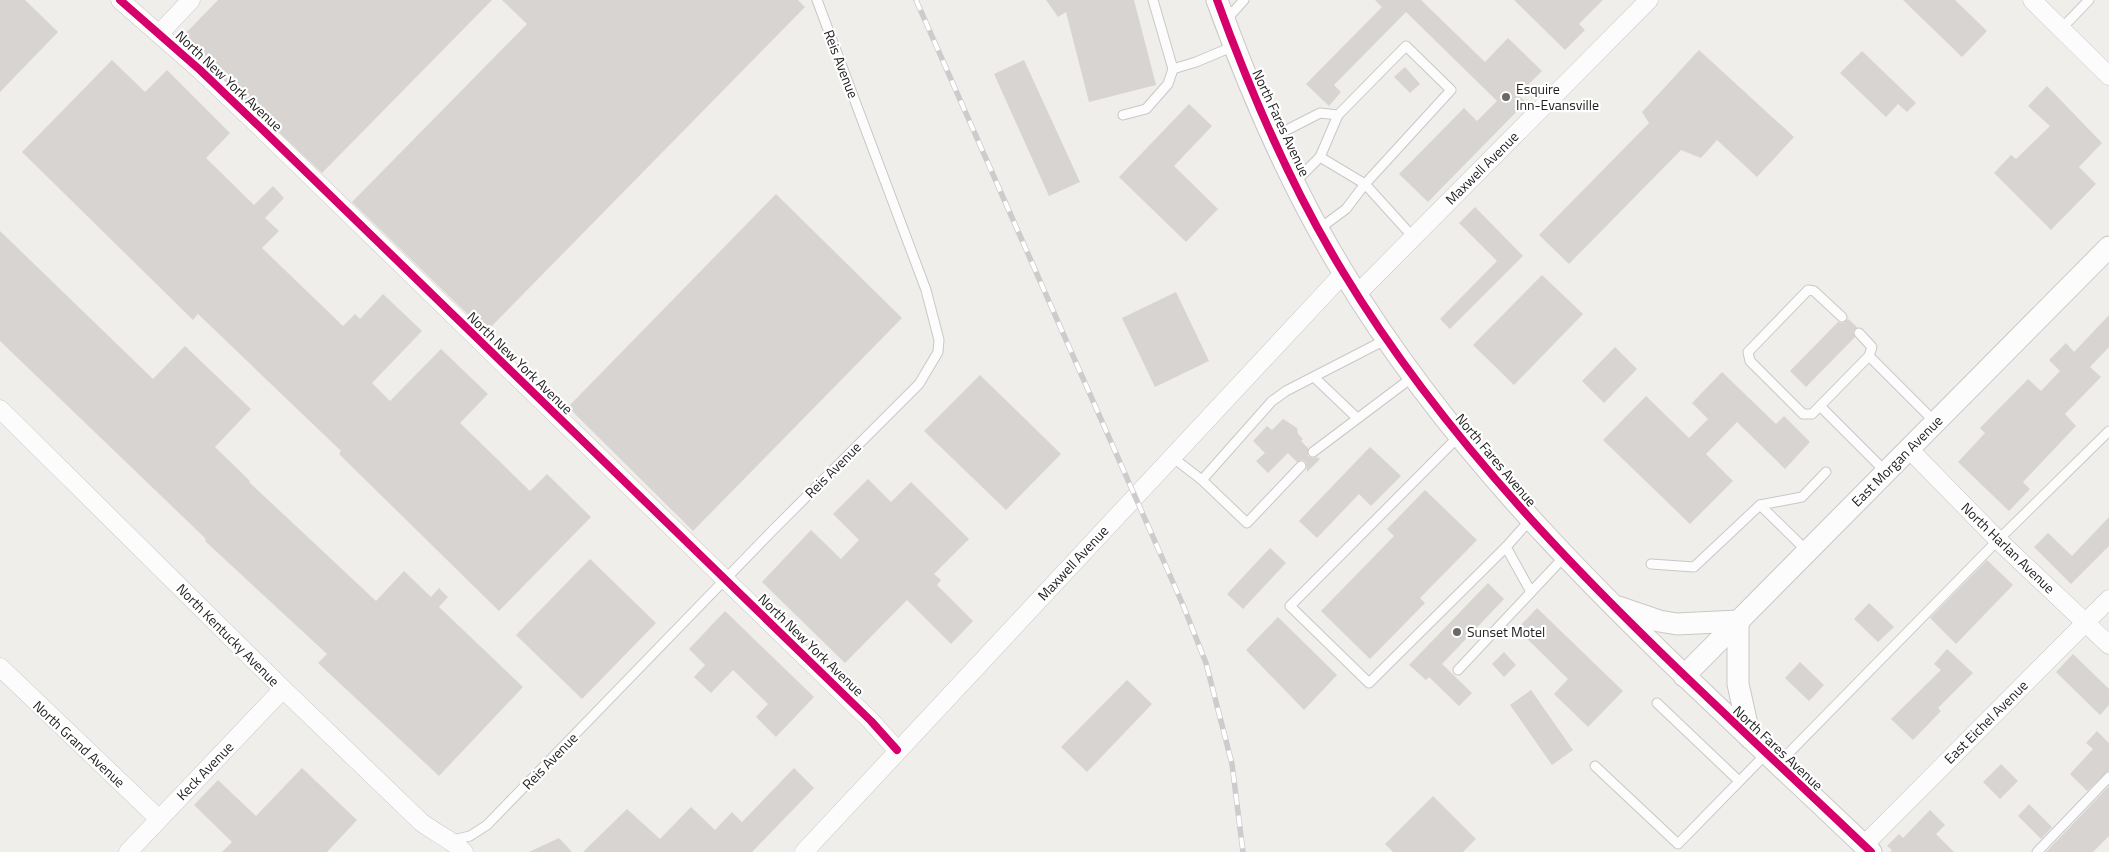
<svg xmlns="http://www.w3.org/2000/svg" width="2109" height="852" font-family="'Titillium Web',sans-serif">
  <rect width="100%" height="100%" fill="#f0eeeb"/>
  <!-- building -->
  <g fill="#d7d4d2">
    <polygon points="0,0 25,0 58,32 0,92"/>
    <polygon points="218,0 492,0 322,173 180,39"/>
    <polygon points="502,0 798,0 805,7 486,332 352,202 527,24"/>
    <polygon points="1046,0 1134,0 1156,85 1089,102 1066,12 1058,17"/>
    <polygon points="1375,0 1421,0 1485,62 1508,38 1542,71 1518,95 1526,102 1428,202 1399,174 1464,108 1477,121 1497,101 1406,12 1334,85 1341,92 1329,106 1306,84 1382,7"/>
    <polygon points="1514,0 1603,0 1579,24 1585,30 1565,50"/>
    <polygon points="1903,0 1955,0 1987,31 1962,57"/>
    <polygon points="1699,50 1794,137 1757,177 1717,140 1701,158 1681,150 1569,264 1539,235 1649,123 1642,112"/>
    <polygon points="1862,51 1916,103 1907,112 1898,104 1886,117 1840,73"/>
    <polygon points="112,60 145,92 167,70 230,133 206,158 254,205 273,186 284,198 265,218 279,231 262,248 343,326 355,314 360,319 383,294 422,331 372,383 390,401 441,349 488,394 460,423 530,491 547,474 591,517 499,611 339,454 341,451 198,314 193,320 22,152"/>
    <polygon points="1024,60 1080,182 1049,196 994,74"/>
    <polygon points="1405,67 1420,84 1410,93 1394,77"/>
    <polygon points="2047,86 2102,143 2079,167 2096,184 2051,230 1994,173 2011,155 2016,159 2050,126 2028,106"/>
    <polygon points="1189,104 1212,126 1174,166 1218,209 1186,242 1119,177"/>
    <polygon points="776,194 902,318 693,531 568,407"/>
    <polygon points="1475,207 1523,256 1450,329 1440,319 1497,261 1459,223"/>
    <polygon points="0,231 153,379 185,346 251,409 215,447 250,481 249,482 376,601 404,571 431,597 439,588 448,597 439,607 523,687 439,776 318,663 327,654 205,541 206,539 0,341"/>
    <polygon points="1542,275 1583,314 1514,385 1473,345"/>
    <polygon points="1176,292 1209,361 1155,387 1122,318"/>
    <polygon points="2109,315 2109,347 2090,367 2101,377 2065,414 2076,426 2023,482 2030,489 2009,511 1958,462 1985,433 1980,428 2028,379 2041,391 2060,371 2049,360 2066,343 2074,352"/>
    <polygon points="1848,319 1857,327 1853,332 1855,337 1806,387 1790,371 1838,322 1843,323"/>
    <polygon points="1615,347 1637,369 1604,403 1582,381"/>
    <polygon points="1722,372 1776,424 1784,416 1810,442 1785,469 1737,422 1706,454 1733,481 1690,524 1603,440 1646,396 1689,438 1708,419 1692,403"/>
    <polygon points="980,375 1061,454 1006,510 924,431"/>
    <polygon points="1283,419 1297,428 1298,434 1303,439 1301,441 1308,448 1308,456 1313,458 1317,457 1320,459 1307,472 1306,462 1302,460 1297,462 1288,453 1268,473 1256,461 1265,453 1253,441 1267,426 1272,430"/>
    <polygon points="1370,447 1401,476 1371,506 1359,494 1317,538 1299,521"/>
    <polygon points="868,479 891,502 911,482 969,539 934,574 941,580 937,585 973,621 951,644 907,600 845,663 762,582 811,530 841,559 859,540 833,514"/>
    <polygon points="1425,490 1477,540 1420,598 1425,603 1370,659 1321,611 1394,536 1387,529"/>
    <polygon points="2109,517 2109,546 2071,584 2034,547 2048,533 2072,556"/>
    <polygon points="1270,548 1286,563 1243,609 1227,594"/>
    <polygon points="590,559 656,623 582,699 516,635"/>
    <polygon points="1987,560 2013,585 1956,644 1930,618"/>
    <polygon points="1488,583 1504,599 1442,664 1472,693 1459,706 1429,677 1426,680 1409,665"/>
    <polygon points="1869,603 1894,627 1878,642 1854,619"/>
    <polygon points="1537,608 1623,691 1588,727 1554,694 1568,679 1517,629"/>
    <polygon points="725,611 814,697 776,737 756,717 768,704 733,670 711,693 694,677 705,665 689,649"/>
    <polygon points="1278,617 1337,675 1304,710 1246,650"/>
    <polygon points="1947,649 1973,673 1938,708 1941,711 1913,740 1891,719 1941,670 1934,664"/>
    <polygon points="1504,652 1516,665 1504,677 1492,664"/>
    <polygon points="2073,654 2109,689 2109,705 2100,715 2056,672"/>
    <polygon points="1800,662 1824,685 1809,701 1785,678"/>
    <polygon points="1127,680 1152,704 1087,772 1061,747"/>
    <polygon points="1531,690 1573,750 1552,765 1510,705"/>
    <polygon points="2097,731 2109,743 2109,771 2087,791 2070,774 2093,749 2086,743"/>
    <polygon points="2001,764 2018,781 2000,799 1983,782"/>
    <polygon points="302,768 357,820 327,852 222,852 232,842 194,805 218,780 256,816"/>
    <polygon points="794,768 814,788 752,852 583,852 627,809 660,839 691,807 715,830 732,812 742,822"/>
    <polygon points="2109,786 2109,836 2093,852 2046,852"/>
    <polygon points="1433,796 1476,839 1463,852 1393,852 1385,844"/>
    <polygon points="2029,804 2052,827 2041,839 2018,816"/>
    <polygon points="1930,810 1945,825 1936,834 1954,852 1890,852 1892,850 1887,846 1899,834 1903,838"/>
    <polygon points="559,838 572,852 529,852"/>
  </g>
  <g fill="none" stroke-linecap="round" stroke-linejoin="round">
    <defs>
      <g id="service">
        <polyline points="1225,21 1244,0"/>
        <polyline points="2061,29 2089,0"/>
        <polyline points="1173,69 1196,62 1234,46"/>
        <polyline points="1123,115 1146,109 1168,84 1173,69 1153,0"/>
        <polyline points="1273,137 1320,113 1338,115"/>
        <polyline points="1295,182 1320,157 1338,115 1406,46 1451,90 1365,184 1413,237"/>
        <polyline points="1319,229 1346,209 1365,184 1320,157"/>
        <polyline points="1842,317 1814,291 1808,290 1748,352 1750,361 1803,414 1812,414 1869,356 1935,422"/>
        <polyline points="1859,333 1872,347 1869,356"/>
        <polyline points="1314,377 1357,418"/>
        <polyline points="1820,406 1886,472"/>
        <polyline points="1459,436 1290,606 1369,683 1506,547"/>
        <polyline points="1313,452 1414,376"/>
        <polyline points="1172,457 1202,480"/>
        <polyline points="1301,466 1247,523 1202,480 1272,401 1286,391 1387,339"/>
        <polyline points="1760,505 1802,497 1826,472"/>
        <polyline points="1530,520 1506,547 1531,592"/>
        <polyline points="1651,564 1694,567 1760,505 1807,551"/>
        <polyline points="1458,670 1564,557"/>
        <polyline points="1657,703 1739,781"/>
        <polyline points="1778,764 1998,540 2109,431"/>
        <polyline points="1595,766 1678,844 1766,754"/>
        <polyline points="453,840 470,836 487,825 773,530 919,384 938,352 939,340 926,290 817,0"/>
        <polyline points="2037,852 2109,777"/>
      </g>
      <g id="minor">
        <polyline points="120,0 200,70 265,132 871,721 897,750"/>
        <polyline points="2032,0 2109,76"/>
        <polyline points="159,34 191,0"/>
        <polyline points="1357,294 1649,0"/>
        <path d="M0,409L283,689L421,822C435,833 451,839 464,852"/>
        <polyline points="1909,449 1998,540 2109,645"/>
        <polyline points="0,667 159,819"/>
        <polyline points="1864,845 2109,599"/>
        <polyline points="128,852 283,689"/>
        <polyline points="804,852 1343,274"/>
      </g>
      <g id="tertiary">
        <path d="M1217,0C1251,94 1291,187 1343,272C1480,499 1682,671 1871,852"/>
        <polyline points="1618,607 1659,621 1677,624 1738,621 1738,684 1750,738"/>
        <polyline points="1684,676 2109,247"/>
      </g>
    </defs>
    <!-- service casing -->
    <use href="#service" stroke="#c9c8c7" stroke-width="11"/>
    <!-- minor casing -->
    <use href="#minor" stroke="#c9c8c7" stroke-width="19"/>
    <!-- tertiary casing -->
    <use href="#tertiary" stroke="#c9c8c7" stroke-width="23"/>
    <!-- service -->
    <use href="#service" stroke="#fdfcfc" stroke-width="9"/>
    <!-- minor -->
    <use href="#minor" stroke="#fdfcfc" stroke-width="18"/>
    <!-- tertiary -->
    <use href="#tertiary" stroke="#fdfcfc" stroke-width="21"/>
    <defs>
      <polyline id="rail" points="916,0 1183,605 1206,663 1232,764 1243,852"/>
    </defs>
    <!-- rail casing -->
    <use href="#rail" stroke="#ccc" stroke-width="5.5"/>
    <!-- rail -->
    <use href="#rail" stroke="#fff" stroke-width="4" stroke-dasharray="11" stroke-linecap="butt"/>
    <defs>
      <g id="cycleway">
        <polyline points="120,0 200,70 265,132 871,721 897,750"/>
        <path d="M1217,0C1251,94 1291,187 1343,272C1480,499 1682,671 1871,852"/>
      </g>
    </defs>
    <!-- cycleway casing -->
    <use href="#cycleway" stroke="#fff" stroke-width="11"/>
    <!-- cycleway -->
    <use href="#cycleway" stroke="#d6006c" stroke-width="8"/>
  </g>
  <!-- markers -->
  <g fill="#6a6968" stroke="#fff" stroke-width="2">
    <circle cx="1506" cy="97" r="5"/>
    <circle cx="1457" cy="632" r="5"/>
  </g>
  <g text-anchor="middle" stroke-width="4.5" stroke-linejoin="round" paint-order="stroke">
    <!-- street labels -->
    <g font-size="14" fill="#222" stroke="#fff">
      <text transform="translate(841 64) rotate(69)" y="5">Reis Avenue</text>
      <text transform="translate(229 81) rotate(43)" y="5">North New York Avenue</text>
      <text transform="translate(1281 123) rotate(65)" y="5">North Fares Avenue</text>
      <text transform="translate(1482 168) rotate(-45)" y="5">Maxwell Avenue</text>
      <text transform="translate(520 363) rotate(44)" y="5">North New York Avenue</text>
      <text transform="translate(1496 460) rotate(50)" y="5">North Fares Avenue</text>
      <text transform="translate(1897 461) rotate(-45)" y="5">East Morgan Avenue</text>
      <text transform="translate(833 470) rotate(-45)" y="5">Reis Avenue</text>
      <text transform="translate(2008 548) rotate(44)" y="5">North Harlan Avenue</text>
      <text transform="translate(1073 563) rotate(-47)" y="5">Maxwell Avenue</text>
      <text transform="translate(228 635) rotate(45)" y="5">North Kentucky Avenue</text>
      <text transform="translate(811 645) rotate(44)" y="5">North New York Avenue</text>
      <text transform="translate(1986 722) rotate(-45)" y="5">East Eichel Avenue</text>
      <text transform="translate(79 744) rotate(43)" y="5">North Grand Avenue</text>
      <text transform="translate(1778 748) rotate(43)" y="5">North Fares Avenue</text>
      <text transform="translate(550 761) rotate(-46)" y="5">Reis Avenue</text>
      <text transform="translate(205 771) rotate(-46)" y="5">Keck Avenue</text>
    </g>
    <!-- poi labels -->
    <g font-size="14" fill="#222" stroke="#fff" text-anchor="start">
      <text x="1516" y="94">Esquire<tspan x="1516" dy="16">Inn-Evansville</tspan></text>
      <text x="1467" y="637">Sunset Motel</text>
    </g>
  </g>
</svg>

#### [What you should do]
Look through the material above for "linejoin" and copy the lines that have it.

#### [Answer to this task]
  <g fill="none" stroke-linecap="round" stroke-linejoin="round">
  <g text-anchor="middle" stroke-width="4.5" stroke-linejoin="round" paint-order="stroke">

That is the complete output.